→ PROBLEMS TO SOLVE:
**1.** In the full-bridge converter post, why does the poster connect a power supply to the comparator input? Please answer in one to three sentences.
**2.** Resume the full-bridge converter post, picking up right after its final sentence.
--- PROVIDED TEXT Enclosed Below ---
Other Parts Discussed in Thread: TIDM-02000, C2000WARE
Hello. I am trying to recreate the software control described in TIDM-02000 for a Full Bridge Converter. I'm using 4 PWMs for switching. EPWM1A/B and EPWM2A/B are complimentary PWMs. I want EPWM1A/B to react to the comparator when a sensed voltage reaches a ramped reference. I try to use EPWM3 to reset the ramp reference at the beginning of every EPWM2A/B period.
To test if the comparator turns off the EPWM1A/B correctly I use a power supply to the comparator input to see if the duty cycle of EPWM1A/B is affected. Here I get unexpected behaviour. I think something is wrong with the way I reset the ramp reference but I am not sure.
Here is without any voltage to the comparator. Behaving as expected
Here I apply some voltage to the comparator. I expect the EPWM1A/B to behave the same, but they dont. I drew what I think is going on with the ramp reference but I am not sure. Can you see what I am doing wrong?
--- End of Enclosed PROVIDED TEXT ---
--- SUPPLIED MATERIAL Enclosed Below ---
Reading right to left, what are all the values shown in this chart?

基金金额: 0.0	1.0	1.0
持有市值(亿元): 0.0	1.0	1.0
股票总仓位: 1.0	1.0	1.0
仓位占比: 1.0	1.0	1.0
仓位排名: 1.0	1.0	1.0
--- End of Enclosed SUPPLIED MATERIAL ---
→ ANSWERS GIVEN:
**1.** The poster connects a power supply to the comparator input to test whether the comparator turns off EPWM1A/B correctly. Applying a voltage there shows whether the duty cycle of EPWM1A/B changes.

**2.**
//###########################################################################
//
// FILE: Example_2806xEPwmDeadBand.c
//
//
// Included Files
//
#include "DSP28x_Project.h" // Device Headerfile and Examples Include File
//
// Function Prototypes
//
void InitEPwm1Example(void);
void InitEPwm2Example(void);
void InitEPwm3Example(void);
__interrupt void epwm1_isr(void);
__interrupt void epwm2_isr(void);
__interrupt void epwm3_isr(void);
//
// Globals
//
Uint32 EPwm1TimerIntCount;
Uint32 EPwm2TimerIntCount;
Uint32 EPwm3TimerIntCount;
Uint16 EPwm1_DB_Direction;
Uint16 EPwm2_DB_Direction;
Uint16 EPwm3_DB_Direction;
//
// Defines that Maximum Dead Band values
//
#define EPWM1_MAX_DB 0x0000
#define EPWM2_MAX_DB 0x0000
#define EPWM3_MAX_DB 0x0000
#define EPWM1_MIN_DB 0
#define EPWM2_MIN_DB 0
#define EPWM3_MIN_DB 0
//
// Defines to keep track of which way the Dead Band is moving
//
#define DB_UP 1
#define DB_DOWN 0
//
// Main
//
void main(void)
{
//
// Step 1. Initialize System Control:
// PLL, WatchDog, enable Peripheral Clocks
// This example function is found in the F2806x_SysCtrl.c file.
//
InitSysCtrl();
//
// Step 2. Initalize GPIO:
// This example function is found in the F2806x_Gpio.c file and
// illustrates how to set the GPIO to it's default state.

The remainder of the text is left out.